II. Le jugement est confirmé.
III. Les frais judiciaires de deuxième instance, arrêtés à 4'125 fr. (quatre mille cent vingt-cinq francs), sont mis à la charge de l’appelante T.________SA.
IV. L’appelante T.________SA doit verser à l’intimé C.________ la somme de 5'000 fr. (cinq mille francs) à titre de dépens de deuxième instance.
V.
L’arrêt est exécutoire.
La présidente : La greffière :
Du
Le présent arrêt, dont la rédaction a été approuvée à huis clos, est notifié à :
‑ Me Jean-Michel Duc (pour T.________SA),
‑ Me Philippe Nordmann (pour C.________),
et communiqué, par l'envoi de photocopies, à :
‑ Mme la Présidente de la Cour civile du Tribunal cantonal.
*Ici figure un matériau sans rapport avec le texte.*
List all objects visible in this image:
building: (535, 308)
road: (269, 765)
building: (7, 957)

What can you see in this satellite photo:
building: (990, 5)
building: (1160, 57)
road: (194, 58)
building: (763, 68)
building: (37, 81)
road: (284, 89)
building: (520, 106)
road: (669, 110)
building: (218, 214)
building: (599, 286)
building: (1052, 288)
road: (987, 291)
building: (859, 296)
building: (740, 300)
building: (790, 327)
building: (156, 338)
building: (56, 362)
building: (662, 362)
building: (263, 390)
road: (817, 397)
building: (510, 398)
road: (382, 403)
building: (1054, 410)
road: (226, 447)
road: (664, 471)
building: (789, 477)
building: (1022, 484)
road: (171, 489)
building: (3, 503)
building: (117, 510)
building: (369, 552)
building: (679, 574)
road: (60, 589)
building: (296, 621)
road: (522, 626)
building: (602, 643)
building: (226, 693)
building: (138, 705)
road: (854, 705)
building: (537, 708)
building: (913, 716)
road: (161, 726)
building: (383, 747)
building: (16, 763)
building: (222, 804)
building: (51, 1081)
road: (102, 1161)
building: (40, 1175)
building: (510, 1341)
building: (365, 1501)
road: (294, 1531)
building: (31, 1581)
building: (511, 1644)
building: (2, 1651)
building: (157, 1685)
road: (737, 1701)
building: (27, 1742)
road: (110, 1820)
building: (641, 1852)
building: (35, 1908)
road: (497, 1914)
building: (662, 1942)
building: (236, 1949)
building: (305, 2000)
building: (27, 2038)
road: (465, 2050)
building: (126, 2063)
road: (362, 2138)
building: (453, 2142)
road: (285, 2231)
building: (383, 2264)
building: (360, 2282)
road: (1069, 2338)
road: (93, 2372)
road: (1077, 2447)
La Cour d’appel civile considère que la valeur litigieuse est supérieure à 30’000 francs.
Le présent arrêt peut faire l'objet d'un recours en matière civile devant le Tribunal fédéral au sens des art. 72 ss LTF (loi du 17 juin 2005 sur le Tribunal fédéral – RS 173.110), le cas échéant d'un recours constitutionnel subsidiaire au sens des art. 113 ss LTF. Dans les affaires pécuniaires, le recours en matière civile n'est recevable que si la valeur litigieuse s'élève au moins à 15'000 fr. en matière de droit du travail et de droit du bail à loyer, à 30'000 fr. dans les autres cas, à moins que la contestation ne soulève une question juridique de principe (art. 74 LTF). Ces
recours
doivent être déposés devant le Tribunal fédéral dans les trente jours qui suivent
la présente notification (art. 100 al. 1 LTF).